Уже было, задуманное как эквивалент déjà vu, этимологически отсылает к времени, тогда как французское словосочетание, означающее «уже виденное», отсылает к зрению. Обе коннотации «вписаны» во фразу: «И однажды наступит час, когда все многократно воспроизведенные дежавю со всеми их вариациями сольются за глубиной перспективы в единое ужебыло»[3]. Время переводится в пространство глубиной перспективы, «запускающей» визуальность. Подытоживающее утверждение Палисандра подчеркивает повторение его опытов déjà vu, расположенных, так сказать, в пространстве: слова «за глубиной перспективы» предполагают панорамную оптику, способствующую переведению времени в пространство, как в необарочном «Петербурге» Андрея Белого, который повлиял на Соколова и в романе которого время часто переводится в пространство для передачи визуальных образов. Во время одного из приступов «ужебыло» Палисандр сообщает нам, что «писатель использует здесь прием аппликации. Он берет картину моего моментального озарения и накладывает ее на перспективу пространств и времен»[4], чтобы восстановить память своего героя, – тогда Палисандр сможет узнать себя в прошлом и соединить его с настоящим. Палисандр живет во всех временах, например, является конем – любовником Екатерины Второй, а в другой своей инкарнации – палисандровым деревом. 

Время и пространство в «Палисандрии» характеризуются промежуточностью – между прошлым и настоящим, старостью и юностью, между перспективами, Россией и Европой (в первую очередь между Кремлем и шато де Сен Лу, домом престарелых для знатных эмигрантов первой волны во Франции, куда Палисандра ссылают после его неудачного покушения на Брежнева). Американский исследователь Марк Липовецкий пишет, что «время как история в последнем романе Соколова изображается как изгнание из Советского Союза, как его идиллический симулякр»[5]. Я бы добавила, что Палисандр выпадает из советской истории, изображавшейся «инакомыслящими» современниками Соколова, начиная с Солженицына, которые переписывали официальную советскую историю с целью сказать историческую правду. Промежуточное местонахождение Палисандра – между фантазией и реальностью, мифом и историей, мужским и женским – обосновывает троп безвременья, а также пародийную темпоральность романа, пародийную прежде всего по отношению к переписанному писателями и исследователями-эмигрантами советскому прошлому. Один из исследователей, пародируемых Соколовым, – эмигрант второй волны Абдурахман Авторханов[6], автор «Загадки смерти Сталина» (1976), книги, в которой смерть Сталина относится на счет Берии. В «Палисандрии» не переосмысливается советская история, а раскрываются вымышленные секреты кремлевских правителей, представляющие собою множество вымышленных же вариантов прошлого, отношений между историей и художественным вымыслом.

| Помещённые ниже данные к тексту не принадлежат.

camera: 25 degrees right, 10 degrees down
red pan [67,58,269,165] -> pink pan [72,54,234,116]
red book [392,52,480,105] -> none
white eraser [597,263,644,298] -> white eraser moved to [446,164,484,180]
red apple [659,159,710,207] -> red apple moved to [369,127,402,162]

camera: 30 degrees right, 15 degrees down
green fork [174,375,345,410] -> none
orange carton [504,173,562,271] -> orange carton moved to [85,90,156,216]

Исторический период, который охватывает роман, называется «переходное время»: пороговый промежуток между смертями Сталина и Берии и триумфальным возвращением Палисандра. Период этот характеризуется его переменчивостью, в том числе гендерной, которая пародийно ремифологизирует советскую историю.

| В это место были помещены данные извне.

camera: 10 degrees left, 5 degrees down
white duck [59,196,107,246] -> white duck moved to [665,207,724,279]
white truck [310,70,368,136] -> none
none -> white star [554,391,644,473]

Промежуточность – типичная черта fin de siècle, в особенности – определенного через отношение к концу XIX века. «Палисандрия» (1985) вписывается в модель fin de siècle ХХ века, знаменуя собою возникновение постсоветской литературы и культуры. Как утверждает Палисандр, «история есть процесс непрестанной, хоть плавной, ломки»[7]. Явный исторический разрыв советского fin de siècle случился в 1991 году.

Самый яркий «случай» промежуточности в романе – это присущий его герою гермафродитизм, древний символ полноты, – замкнутости в себе или, в представлении Палисандра, самодостаточности. Узнаем мы о гермафродитизм героя лишь в конце романа, ибо это государственная тайна, преждевременное раскрытие которой стало бы политическим преступлением. С повествовательной же точки зрения такое преждевременное раскрытие «тайны» лишило бы роман его финального аккорда – объяснения многомерной идентичности Палисандра. Логично, что обнаруживает эту многомерность Карл Юнг, считавший архетип гермафродита «символом творческого союза противоположностей, который, несмотря на свое уродство», означает преодоление конфликта и излечение[8]. «Отныне пусть ведают все: я – Палисандро, оригинальное и прелестное дитя человеческое, homo sapiens промежуточного звена, и я горжусь сим высоким званием»[9]. С этого момента герой говорит о себе в среднем роде – еще один лингвистический поворот в этом стилистически изобильном романе.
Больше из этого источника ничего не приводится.